Multi-Sample Data Spectroscopic Clustering of Large Datasets using Nystrom Extension

Tao Shi
Statistics, The Ohio State University

(April 8, 2010 11:30 AM - 12:18 PM)

Multi-Sample Data Spectroscopic Clustering of Large Datasets using Nystrom Extension

Abstract

Spectral clustering algorithms have shown promising results in statistics, bioinformatics, genetic study, machine learning, and other scientific fields. These spectral algorithms cluster observations (of size n) into groups by investigating eigenvectors of an affinity matrix or its corresponding Laplacian matrix, both of which are size of n by n.
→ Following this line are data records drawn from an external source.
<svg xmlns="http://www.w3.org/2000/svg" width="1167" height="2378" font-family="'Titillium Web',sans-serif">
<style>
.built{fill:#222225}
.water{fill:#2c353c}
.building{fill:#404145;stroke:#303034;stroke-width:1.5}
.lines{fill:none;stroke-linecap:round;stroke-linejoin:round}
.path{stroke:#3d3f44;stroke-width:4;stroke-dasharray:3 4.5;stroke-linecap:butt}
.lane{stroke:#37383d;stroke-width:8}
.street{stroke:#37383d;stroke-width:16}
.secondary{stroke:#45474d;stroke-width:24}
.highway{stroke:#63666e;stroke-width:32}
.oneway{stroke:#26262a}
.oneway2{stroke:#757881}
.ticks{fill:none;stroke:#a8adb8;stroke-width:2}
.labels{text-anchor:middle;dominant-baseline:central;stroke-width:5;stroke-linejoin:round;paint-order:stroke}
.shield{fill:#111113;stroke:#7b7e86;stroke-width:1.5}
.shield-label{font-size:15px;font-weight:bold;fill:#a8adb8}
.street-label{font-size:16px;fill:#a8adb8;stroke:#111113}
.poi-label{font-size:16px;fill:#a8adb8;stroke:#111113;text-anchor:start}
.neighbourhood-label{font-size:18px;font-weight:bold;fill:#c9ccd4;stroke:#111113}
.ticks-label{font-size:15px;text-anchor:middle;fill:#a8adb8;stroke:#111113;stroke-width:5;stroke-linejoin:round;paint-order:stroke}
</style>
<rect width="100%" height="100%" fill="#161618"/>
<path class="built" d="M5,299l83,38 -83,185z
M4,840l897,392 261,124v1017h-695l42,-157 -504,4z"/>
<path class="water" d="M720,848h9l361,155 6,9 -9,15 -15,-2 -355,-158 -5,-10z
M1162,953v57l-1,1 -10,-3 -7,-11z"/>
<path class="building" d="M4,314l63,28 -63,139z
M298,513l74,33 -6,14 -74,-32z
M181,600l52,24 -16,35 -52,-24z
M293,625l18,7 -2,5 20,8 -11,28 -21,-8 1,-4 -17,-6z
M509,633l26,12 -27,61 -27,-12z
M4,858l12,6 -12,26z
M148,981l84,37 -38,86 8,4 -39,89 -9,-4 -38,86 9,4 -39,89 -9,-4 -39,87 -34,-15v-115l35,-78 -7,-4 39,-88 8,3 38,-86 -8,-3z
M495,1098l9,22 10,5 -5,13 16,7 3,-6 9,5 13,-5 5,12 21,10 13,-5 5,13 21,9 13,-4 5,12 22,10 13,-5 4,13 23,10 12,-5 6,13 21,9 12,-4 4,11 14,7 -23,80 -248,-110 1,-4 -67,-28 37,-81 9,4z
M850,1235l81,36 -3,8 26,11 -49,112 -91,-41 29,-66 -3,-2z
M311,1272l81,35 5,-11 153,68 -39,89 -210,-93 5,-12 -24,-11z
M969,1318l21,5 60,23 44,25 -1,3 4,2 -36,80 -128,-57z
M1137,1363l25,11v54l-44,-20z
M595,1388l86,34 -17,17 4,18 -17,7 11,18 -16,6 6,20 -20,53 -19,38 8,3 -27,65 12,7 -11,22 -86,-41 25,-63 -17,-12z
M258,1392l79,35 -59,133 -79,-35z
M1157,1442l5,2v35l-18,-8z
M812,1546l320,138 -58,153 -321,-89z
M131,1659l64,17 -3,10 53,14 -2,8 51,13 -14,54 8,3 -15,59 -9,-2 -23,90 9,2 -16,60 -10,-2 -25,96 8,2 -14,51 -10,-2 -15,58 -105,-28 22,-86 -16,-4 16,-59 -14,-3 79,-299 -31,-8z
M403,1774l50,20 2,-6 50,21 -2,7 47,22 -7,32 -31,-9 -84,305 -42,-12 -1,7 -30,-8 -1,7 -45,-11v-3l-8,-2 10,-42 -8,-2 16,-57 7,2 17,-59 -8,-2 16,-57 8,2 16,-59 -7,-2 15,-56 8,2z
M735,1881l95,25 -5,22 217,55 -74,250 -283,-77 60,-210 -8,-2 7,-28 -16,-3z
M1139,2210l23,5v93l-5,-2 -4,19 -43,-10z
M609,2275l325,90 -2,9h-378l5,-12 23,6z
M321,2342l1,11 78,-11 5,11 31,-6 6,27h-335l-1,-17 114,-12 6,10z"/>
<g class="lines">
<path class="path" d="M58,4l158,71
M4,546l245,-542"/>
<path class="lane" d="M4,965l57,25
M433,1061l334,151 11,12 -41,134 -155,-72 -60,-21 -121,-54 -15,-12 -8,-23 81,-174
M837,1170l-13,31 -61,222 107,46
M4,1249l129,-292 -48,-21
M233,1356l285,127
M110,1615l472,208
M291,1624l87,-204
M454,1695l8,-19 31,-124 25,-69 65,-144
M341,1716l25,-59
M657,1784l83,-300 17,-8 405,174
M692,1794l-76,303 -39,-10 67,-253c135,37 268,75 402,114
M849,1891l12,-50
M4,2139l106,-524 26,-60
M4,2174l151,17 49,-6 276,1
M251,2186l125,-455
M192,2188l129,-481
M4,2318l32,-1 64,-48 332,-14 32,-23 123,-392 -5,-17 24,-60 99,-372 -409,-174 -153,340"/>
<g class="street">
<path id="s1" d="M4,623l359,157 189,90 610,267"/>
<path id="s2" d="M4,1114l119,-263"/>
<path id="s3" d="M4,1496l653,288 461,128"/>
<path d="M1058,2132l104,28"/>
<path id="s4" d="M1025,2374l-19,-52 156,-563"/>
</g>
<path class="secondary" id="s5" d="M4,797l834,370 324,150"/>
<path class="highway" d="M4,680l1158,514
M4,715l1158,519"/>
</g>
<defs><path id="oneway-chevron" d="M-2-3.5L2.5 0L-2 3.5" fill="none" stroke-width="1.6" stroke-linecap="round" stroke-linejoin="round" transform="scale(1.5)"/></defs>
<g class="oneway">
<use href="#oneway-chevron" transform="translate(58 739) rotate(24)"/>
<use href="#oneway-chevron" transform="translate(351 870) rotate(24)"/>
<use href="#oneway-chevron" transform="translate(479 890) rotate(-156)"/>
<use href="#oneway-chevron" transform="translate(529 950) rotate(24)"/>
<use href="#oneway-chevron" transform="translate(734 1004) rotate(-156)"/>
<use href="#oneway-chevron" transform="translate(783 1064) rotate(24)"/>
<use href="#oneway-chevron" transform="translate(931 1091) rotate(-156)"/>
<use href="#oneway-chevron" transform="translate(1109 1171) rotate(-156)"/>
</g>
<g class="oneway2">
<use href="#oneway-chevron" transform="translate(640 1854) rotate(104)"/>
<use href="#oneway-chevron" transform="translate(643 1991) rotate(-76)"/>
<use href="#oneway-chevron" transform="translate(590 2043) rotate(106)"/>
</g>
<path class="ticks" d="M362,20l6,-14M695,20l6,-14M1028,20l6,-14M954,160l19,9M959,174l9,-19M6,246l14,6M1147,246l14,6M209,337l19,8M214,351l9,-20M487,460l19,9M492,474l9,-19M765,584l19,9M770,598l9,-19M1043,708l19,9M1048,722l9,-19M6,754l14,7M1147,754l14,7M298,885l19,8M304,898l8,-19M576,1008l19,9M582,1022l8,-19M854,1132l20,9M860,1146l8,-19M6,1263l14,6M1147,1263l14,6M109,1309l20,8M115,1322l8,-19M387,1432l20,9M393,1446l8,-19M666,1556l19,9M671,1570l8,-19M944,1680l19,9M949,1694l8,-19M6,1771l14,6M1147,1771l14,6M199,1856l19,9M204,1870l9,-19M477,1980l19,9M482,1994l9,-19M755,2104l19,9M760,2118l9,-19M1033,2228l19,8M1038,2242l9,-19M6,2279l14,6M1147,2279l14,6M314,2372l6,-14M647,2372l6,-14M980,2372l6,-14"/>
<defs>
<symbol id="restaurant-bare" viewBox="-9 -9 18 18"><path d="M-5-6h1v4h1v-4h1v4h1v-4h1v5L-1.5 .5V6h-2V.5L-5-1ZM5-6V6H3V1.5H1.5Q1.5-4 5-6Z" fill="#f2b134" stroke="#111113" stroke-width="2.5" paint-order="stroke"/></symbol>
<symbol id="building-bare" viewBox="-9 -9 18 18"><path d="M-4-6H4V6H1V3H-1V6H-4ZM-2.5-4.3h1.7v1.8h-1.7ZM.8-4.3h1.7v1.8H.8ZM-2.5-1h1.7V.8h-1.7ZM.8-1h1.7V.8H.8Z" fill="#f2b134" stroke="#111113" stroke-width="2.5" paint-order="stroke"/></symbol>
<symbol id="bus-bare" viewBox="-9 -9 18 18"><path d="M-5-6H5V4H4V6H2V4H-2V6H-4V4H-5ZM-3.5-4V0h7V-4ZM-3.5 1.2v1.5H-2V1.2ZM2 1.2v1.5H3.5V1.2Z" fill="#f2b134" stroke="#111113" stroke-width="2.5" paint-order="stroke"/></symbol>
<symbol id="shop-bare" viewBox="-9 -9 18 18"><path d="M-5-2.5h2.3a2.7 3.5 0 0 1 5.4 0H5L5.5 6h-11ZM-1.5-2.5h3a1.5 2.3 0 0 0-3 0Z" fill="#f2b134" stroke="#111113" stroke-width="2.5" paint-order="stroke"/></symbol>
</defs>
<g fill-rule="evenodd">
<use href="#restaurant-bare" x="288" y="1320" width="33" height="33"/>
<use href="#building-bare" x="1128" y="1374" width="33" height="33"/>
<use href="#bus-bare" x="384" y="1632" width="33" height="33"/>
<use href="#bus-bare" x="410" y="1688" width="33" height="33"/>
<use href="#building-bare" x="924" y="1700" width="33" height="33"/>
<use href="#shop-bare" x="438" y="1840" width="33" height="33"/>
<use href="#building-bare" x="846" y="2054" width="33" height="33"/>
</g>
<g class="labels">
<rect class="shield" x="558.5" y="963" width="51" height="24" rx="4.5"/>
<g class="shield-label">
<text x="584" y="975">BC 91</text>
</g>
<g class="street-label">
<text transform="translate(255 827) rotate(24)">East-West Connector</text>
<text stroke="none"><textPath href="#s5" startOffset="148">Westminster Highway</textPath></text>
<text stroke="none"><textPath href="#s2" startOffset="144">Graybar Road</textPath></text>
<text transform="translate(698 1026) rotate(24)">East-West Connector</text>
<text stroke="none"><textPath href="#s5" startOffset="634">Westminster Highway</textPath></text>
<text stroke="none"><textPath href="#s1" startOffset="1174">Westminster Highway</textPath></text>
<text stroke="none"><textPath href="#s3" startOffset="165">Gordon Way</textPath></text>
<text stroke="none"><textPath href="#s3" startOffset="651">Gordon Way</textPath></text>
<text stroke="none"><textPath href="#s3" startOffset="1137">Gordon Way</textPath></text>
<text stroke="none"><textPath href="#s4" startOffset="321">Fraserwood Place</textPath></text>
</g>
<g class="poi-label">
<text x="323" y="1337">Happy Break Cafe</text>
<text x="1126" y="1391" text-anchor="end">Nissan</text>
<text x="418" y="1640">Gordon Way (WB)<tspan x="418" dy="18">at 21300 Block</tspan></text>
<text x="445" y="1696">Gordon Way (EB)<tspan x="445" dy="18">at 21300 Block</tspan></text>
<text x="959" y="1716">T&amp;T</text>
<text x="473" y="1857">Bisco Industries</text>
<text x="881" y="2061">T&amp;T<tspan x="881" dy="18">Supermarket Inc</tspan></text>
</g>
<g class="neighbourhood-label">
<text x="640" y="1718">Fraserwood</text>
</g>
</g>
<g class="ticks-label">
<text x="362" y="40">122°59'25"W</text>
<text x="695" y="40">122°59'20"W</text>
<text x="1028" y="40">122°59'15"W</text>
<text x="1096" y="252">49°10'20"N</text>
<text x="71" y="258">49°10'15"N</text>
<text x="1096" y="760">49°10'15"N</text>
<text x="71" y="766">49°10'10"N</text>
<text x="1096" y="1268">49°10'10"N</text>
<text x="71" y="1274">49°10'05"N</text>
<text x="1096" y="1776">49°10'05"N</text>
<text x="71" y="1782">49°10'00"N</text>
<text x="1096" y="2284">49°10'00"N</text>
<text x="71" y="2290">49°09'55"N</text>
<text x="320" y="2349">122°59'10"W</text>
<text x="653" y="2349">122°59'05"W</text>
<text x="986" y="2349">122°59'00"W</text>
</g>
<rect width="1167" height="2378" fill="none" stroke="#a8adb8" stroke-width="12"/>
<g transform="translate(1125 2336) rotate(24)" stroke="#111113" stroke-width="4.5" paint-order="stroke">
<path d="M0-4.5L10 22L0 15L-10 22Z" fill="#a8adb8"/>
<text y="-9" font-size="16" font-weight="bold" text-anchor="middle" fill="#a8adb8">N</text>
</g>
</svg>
However, the computation involved in eigen-decompostion of an n by n matrix is expensive or even infeasible when the sample size is large. To overcome the computation hurdle, subsampling techniques, such as Nystrom extension, have been used in approximating eigenvectors of large matrices. In this talk, we discuss the statistical properties of such approximation and their influence on the accuracy of various spectral clustering algorithms. We found that the perturbation of spectrum due to subsampling could lead to large discrepancy among clustering results based on different subsamples. In order to provide accurate and stable clustering results for large datasets, we propose a method to combine multiple sub-samples using data spectroscopic clustering and the Nystrom extension. In addition, we propose a sparse approximation of the eigenvectors to further speed up the computation. Simulation and experiments on real data sets showed that this multi-sample approach is fast and accuracy.